Rewrite the lines below as a numbered list, from the first line through the one containing "## items table", with both ends included. Leave out the blank lines.

■ ■ ■

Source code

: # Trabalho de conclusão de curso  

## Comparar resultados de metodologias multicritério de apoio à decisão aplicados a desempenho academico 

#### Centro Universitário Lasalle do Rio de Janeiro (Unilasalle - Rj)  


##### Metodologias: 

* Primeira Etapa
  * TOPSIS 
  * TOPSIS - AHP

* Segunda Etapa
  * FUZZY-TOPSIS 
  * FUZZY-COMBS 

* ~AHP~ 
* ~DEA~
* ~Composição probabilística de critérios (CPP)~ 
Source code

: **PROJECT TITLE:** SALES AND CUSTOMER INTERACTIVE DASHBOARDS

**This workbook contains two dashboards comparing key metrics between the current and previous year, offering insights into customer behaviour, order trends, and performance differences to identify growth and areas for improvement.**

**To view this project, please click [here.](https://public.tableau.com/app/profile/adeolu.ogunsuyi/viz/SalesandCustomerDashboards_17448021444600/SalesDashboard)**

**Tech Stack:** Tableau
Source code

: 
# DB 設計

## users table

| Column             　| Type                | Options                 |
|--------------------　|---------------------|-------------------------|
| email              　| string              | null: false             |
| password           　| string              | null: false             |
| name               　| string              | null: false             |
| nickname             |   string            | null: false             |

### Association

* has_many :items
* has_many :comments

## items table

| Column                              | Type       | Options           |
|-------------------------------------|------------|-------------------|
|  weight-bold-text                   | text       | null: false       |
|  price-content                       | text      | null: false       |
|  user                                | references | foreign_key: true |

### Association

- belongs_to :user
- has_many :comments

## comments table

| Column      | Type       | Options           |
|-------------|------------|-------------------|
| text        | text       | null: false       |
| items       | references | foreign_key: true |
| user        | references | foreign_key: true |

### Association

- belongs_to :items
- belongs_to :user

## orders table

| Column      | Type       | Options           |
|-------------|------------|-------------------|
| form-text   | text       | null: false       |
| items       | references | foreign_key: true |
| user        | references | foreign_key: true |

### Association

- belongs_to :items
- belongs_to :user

■ ■ ■

Output:
1. Source code
2. : # Trabalho de conclusão de curso  
3. ## Comparar resultados de metodologias multicritério de apoio à decisão aplicados a desempenho academico 
4. #### Centro Universitário Lasalle do Rio de Janeiro (Unilasalle - Rj)  
5. ##### Metodologias: 
6. * Primeira Etapa
7.   * TOPSIS 
8.   * TOPSIS - AHP
9. * Segunda Etapa
10.   * FUZZY-TOPSIS 
11.   * FUZZY-COMBS 
12. * ~AHP~ 
13. * ~DEA~
14. * ~Composição probabilística de critérios (CPP)~ 
15. Source code
16. : **PROJECT TITLE:** SALES AND CUSTOMER INTERACTIVE DASHBOARDS
17. **This workbook contains two dashboards comparing key metrics between the current and previous year, offering insights into customer behaviour, order trends, and performance differences to identify growth and areas for improvement.**
18. **To view this project, please click [here.](https://public.tableau.com/app/profile/adeolu.ogunsuyi/viz/SalesandCustomerDashboards_17448021444600/SalesDashboard)**
19. **Tech Stack:** Tableau
20. Source code
21. : 
22. # DB 設計
23. ## users table
24. | Column             　| Type                | Options                 |
25. |--------------------　|---------------------|-------------------------|
26. | email              　| string              | null: false             |
27. | password           　| string              | null: false             |
28. | name               　| string              | null: false             |
29. | nickname             |   string            | null: false             |
30. ### Association
31. * has_many :items
32. * has_many :comments
33. ## items table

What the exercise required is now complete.